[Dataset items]
▬▬▬▬▬▬
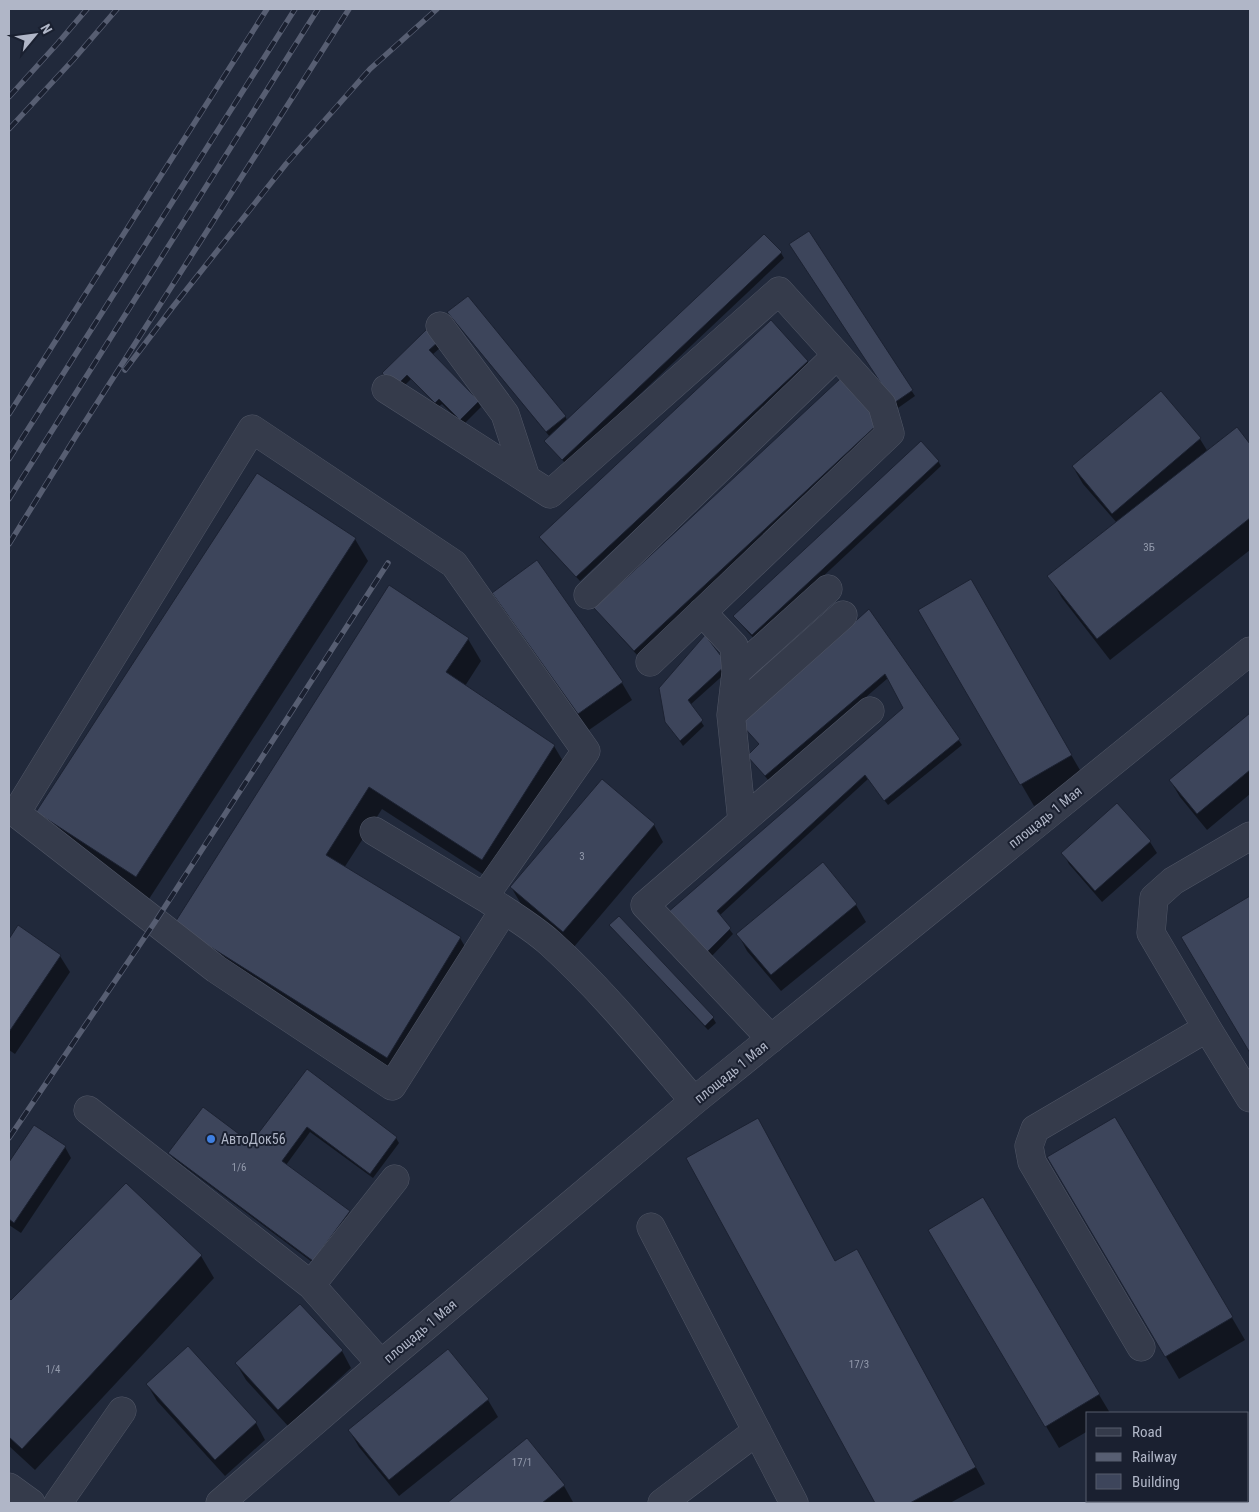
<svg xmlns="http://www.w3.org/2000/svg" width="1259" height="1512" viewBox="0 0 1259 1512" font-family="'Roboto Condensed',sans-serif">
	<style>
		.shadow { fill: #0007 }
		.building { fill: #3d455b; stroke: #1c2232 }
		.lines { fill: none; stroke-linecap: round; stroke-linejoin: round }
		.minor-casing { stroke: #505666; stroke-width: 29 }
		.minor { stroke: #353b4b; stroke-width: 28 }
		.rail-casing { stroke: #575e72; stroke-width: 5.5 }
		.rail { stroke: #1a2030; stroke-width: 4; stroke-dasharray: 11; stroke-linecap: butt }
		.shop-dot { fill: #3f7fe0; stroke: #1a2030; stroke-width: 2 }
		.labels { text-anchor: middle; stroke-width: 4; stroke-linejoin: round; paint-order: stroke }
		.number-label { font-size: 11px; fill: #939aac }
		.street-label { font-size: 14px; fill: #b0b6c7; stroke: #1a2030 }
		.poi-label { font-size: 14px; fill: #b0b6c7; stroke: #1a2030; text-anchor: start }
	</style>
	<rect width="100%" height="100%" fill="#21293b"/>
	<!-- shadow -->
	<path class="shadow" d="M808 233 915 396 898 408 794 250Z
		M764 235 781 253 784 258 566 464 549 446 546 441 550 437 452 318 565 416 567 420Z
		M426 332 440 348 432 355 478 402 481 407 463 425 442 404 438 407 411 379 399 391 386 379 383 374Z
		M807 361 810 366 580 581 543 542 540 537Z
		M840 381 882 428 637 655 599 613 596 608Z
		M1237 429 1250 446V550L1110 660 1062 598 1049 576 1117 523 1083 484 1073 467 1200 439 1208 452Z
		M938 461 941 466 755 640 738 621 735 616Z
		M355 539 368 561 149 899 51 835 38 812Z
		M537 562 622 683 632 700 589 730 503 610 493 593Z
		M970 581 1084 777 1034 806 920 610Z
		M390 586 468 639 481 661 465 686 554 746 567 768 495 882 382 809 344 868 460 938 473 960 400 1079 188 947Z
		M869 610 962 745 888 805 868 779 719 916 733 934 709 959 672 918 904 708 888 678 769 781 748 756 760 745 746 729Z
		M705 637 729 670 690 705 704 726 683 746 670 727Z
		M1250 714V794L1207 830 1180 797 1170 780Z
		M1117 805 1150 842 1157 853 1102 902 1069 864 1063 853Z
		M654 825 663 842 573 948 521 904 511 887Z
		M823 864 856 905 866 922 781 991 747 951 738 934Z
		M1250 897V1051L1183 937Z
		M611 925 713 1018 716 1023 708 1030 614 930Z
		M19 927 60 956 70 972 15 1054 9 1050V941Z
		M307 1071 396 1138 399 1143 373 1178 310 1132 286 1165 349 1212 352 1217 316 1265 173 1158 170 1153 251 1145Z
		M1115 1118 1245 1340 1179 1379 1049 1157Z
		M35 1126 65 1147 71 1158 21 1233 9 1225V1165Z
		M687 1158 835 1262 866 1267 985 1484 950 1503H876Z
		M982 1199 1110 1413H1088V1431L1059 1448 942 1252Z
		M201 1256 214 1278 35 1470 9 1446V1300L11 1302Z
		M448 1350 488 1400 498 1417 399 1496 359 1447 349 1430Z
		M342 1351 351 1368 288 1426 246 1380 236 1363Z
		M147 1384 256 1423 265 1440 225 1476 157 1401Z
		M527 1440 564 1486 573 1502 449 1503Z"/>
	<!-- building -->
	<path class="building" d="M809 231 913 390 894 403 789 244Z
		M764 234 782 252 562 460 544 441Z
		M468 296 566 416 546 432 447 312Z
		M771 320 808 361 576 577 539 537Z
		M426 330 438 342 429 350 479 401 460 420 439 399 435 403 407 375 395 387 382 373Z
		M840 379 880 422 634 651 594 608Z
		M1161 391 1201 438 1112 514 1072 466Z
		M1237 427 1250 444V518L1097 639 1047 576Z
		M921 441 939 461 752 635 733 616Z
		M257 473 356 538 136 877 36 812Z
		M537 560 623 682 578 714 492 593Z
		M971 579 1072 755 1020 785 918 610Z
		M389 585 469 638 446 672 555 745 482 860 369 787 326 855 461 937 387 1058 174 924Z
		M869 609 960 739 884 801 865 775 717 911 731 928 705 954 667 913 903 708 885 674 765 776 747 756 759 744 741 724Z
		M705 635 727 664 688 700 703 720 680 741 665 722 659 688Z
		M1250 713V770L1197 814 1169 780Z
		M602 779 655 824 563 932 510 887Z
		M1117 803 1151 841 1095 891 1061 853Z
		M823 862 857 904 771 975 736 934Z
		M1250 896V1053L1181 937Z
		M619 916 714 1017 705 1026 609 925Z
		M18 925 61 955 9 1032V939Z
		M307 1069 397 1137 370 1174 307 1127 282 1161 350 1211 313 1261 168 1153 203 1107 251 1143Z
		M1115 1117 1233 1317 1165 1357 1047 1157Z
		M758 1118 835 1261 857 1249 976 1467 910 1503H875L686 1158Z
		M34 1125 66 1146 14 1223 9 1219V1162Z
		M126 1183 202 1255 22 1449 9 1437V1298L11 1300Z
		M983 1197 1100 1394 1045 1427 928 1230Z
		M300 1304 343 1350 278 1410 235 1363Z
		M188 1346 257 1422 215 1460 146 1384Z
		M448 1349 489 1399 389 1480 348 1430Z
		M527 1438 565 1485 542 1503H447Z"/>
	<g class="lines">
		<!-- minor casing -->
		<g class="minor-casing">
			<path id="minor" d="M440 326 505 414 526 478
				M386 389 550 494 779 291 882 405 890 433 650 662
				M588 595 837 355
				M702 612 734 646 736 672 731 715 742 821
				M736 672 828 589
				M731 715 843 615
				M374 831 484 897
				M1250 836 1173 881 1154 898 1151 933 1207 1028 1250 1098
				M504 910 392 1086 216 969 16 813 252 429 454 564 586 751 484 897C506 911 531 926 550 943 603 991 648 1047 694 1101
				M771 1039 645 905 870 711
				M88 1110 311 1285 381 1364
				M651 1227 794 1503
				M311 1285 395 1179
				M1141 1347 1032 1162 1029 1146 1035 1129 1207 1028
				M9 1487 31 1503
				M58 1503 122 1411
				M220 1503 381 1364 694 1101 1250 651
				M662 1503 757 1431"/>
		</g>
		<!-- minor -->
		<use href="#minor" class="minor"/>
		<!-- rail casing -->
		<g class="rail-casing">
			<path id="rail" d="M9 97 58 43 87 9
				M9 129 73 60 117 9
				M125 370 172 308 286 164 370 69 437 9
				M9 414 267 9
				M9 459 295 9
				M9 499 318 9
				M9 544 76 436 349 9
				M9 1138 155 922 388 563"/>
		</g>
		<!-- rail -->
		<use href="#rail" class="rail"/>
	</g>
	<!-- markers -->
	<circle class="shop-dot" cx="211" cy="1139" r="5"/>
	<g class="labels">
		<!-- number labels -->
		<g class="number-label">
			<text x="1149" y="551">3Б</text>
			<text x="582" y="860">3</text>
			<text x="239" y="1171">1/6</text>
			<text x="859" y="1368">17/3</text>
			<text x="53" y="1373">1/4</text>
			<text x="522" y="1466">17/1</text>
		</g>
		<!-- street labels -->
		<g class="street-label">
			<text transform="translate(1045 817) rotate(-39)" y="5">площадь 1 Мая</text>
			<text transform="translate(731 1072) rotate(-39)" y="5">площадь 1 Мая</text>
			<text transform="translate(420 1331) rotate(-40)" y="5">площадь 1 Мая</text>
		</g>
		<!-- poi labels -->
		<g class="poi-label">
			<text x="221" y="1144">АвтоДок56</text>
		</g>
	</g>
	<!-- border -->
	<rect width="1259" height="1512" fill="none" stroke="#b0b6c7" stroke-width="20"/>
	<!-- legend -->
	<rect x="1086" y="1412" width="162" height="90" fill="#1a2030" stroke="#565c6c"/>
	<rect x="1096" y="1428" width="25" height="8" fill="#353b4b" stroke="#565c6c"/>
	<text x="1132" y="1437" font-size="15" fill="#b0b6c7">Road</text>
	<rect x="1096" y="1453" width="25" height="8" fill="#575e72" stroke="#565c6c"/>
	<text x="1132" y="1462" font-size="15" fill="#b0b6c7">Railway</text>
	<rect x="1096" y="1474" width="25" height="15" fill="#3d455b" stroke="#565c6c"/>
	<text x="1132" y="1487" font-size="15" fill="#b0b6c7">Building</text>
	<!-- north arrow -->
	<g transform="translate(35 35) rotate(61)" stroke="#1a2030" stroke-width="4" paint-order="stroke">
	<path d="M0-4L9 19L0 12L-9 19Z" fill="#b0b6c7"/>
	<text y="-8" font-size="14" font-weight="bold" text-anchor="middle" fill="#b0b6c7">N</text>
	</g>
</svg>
▬▬▬▬▬▬
→ **ASSIGNMENT**
All lines of the entries above where "street" turns up should be reported.

→ **SOLUTION FOR THIS EXERCISE**
		.street-label { font-size: 14px; fill: #b0b6c7; stroke: #1a2030 }
		<!-- street labels -->
		<g class="street-label">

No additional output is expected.